[Stored items]
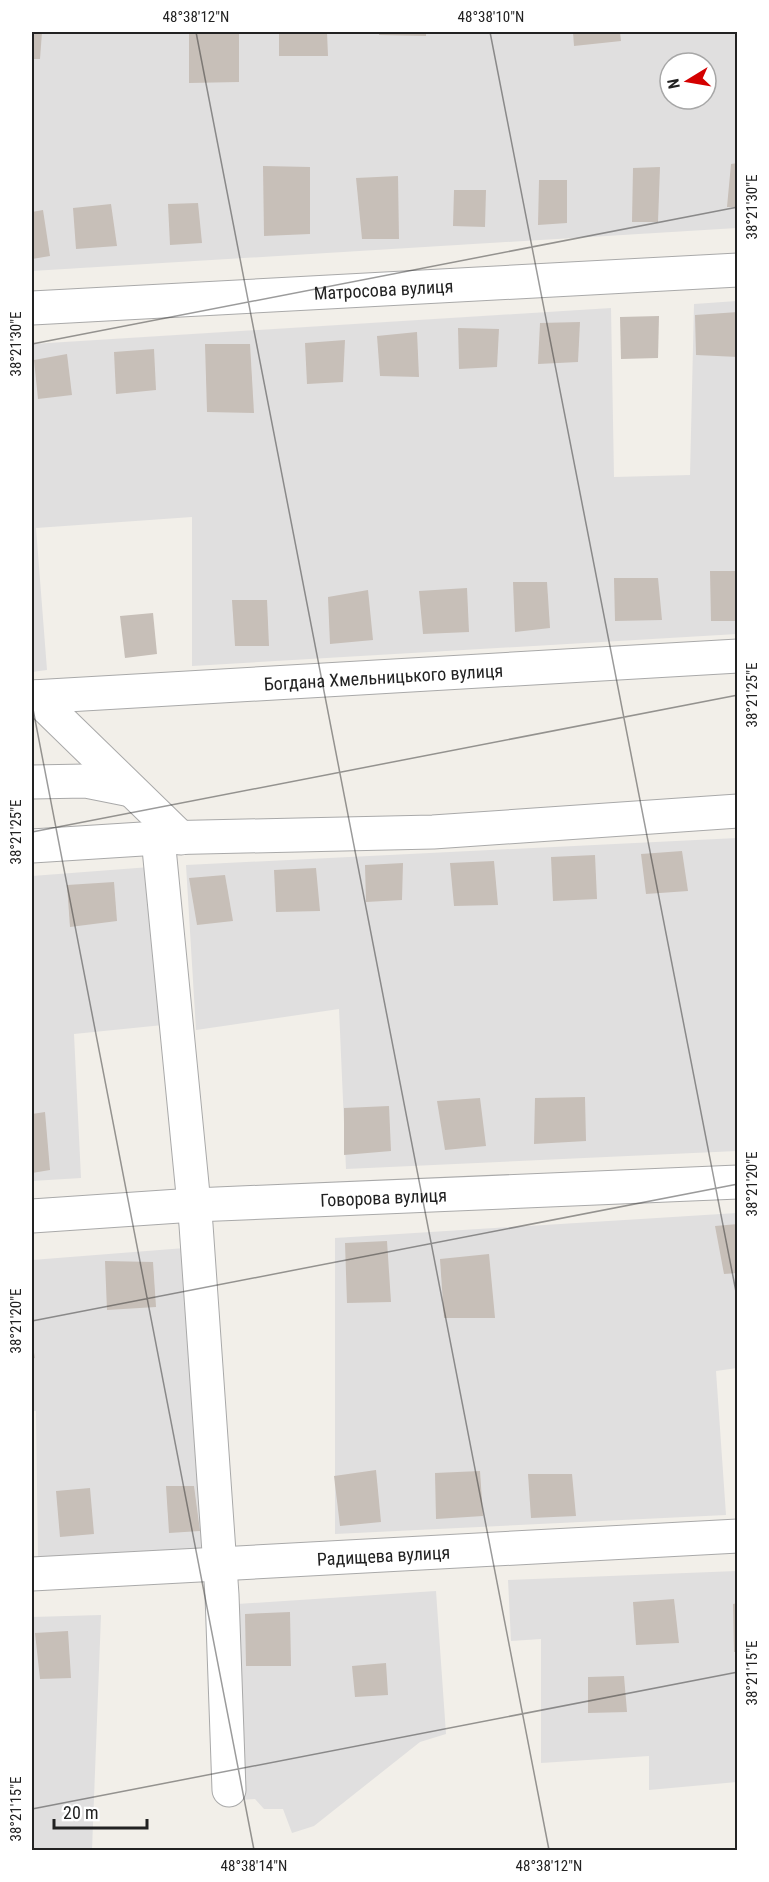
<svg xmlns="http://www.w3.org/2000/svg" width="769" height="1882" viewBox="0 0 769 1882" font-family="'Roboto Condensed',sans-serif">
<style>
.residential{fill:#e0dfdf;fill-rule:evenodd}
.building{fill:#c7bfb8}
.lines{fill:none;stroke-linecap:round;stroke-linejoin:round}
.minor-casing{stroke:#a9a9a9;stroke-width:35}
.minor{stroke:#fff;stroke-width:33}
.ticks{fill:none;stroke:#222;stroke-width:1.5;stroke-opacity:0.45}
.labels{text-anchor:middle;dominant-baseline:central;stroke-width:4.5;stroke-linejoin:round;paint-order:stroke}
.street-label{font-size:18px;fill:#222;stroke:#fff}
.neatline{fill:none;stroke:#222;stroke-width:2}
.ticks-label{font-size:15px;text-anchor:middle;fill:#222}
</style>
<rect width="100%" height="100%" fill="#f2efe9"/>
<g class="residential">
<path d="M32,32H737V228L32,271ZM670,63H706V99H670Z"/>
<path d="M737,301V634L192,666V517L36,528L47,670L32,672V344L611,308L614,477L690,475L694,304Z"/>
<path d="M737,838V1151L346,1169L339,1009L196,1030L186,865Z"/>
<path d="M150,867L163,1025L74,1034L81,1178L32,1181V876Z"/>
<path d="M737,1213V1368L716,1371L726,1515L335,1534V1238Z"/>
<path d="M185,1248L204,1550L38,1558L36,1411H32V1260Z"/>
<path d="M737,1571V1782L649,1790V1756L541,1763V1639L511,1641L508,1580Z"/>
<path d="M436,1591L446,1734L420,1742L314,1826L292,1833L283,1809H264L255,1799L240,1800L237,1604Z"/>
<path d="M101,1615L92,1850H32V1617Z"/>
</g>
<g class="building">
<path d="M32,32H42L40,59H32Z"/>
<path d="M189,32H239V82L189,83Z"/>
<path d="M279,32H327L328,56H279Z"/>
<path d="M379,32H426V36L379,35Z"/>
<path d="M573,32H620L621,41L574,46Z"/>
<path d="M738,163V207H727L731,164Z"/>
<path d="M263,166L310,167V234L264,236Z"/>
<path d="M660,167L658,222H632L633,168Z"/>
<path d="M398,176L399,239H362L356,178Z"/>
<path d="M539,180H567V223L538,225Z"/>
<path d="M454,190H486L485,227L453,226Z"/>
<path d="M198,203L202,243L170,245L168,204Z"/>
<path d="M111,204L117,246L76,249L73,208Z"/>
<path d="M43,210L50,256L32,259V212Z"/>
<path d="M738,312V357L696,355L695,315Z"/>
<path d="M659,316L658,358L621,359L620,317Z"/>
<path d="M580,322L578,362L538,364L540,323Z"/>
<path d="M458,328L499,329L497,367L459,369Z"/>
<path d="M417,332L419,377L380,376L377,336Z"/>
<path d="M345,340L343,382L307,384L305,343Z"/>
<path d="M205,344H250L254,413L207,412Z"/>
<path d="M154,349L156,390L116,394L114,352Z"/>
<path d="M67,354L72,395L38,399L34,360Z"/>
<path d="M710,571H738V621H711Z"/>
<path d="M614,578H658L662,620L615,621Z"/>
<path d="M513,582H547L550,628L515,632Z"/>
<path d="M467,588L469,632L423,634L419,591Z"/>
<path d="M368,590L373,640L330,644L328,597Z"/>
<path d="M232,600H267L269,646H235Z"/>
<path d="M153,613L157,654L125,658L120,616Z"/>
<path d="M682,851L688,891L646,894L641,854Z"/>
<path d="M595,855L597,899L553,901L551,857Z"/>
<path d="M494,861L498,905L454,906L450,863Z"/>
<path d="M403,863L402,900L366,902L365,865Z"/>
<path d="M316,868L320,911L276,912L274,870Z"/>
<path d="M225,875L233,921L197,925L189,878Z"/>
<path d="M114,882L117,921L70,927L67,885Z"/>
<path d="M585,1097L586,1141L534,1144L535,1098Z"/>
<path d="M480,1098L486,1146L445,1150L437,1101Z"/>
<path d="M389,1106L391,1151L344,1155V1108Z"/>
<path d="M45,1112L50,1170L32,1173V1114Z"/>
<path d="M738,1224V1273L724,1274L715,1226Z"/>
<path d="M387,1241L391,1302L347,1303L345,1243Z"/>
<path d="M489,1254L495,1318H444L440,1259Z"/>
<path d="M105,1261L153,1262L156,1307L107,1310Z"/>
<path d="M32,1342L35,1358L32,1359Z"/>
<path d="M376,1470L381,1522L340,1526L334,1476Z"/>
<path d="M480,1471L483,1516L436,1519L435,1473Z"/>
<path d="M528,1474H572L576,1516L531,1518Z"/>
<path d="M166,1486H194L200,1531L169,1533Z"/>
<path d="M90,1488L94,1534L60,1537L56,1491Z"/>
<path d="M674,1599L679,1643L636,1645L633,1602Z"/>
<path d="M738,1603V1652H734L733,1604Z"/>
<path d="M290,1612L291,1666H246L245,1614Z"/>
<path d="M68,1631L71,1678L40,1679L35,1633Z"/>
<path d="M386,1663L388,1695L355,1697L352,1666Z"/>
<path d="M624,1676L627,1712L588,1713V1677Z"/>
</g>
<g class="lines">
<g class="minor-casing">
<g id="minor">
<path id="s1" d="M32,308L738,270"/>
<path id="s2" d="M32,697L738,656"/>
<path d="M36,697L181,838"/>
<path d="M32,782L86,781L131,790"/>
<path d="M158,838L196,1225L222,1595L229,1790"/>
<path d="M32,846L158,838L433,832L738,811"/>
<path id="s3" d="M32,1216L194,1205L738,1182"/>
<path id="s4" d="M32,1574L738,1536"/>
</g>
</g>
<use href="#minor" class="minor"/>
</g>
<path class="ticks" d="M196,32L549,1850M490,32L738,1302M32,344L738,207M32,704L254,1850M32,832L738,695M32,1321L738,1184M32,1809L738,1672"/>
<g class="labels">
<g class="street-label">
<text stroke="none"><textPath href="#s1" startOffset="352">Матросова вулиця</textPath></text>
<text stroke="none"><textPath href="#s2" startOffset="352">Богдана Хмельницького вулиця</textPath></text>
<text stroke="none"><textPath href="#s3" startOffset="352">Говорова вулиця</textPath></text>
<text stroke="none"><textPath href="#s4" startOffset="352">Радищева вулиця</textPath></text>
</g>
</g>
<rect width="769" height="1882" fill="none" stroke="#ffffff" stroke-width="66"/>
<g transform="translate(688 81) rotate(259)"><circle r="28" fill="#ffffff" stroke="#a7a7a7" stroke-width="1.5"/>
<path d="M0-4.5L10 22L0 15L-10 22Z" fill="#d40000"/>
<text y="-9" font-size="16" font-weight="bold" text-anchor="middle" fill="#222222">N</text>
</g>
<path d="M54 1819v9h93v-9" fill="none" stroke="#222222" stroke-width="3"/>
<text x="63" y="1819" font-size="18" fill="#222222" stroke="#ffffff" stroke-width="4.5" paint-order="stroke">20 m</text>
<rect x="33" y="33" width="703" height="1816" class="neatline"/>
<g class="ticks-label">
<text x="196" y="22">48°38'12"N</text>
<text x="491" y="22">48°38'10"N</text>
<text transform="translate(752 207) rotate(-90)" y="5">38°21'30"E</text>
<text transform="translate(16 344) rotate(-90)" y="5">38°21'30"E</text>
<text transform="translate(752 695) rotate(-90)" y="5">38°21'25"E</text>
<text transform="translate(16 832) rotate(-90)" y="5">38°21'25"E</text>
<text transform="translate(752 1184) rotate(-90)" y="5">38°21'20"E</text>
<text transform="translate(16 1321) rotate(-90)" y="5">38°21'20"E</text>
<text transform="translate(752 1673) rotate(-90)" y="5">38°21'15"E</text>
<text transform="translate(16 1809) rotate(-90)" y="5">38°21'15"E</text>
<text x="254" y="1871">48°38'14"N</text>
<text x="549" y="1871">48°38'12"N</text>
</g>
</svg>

Exercise brief
From the data above, show each line that contains "lines".

Result of this exercise
.lines{fill:none;stroke-linecap:round;stroke-linejoin:round}
<g class="lines">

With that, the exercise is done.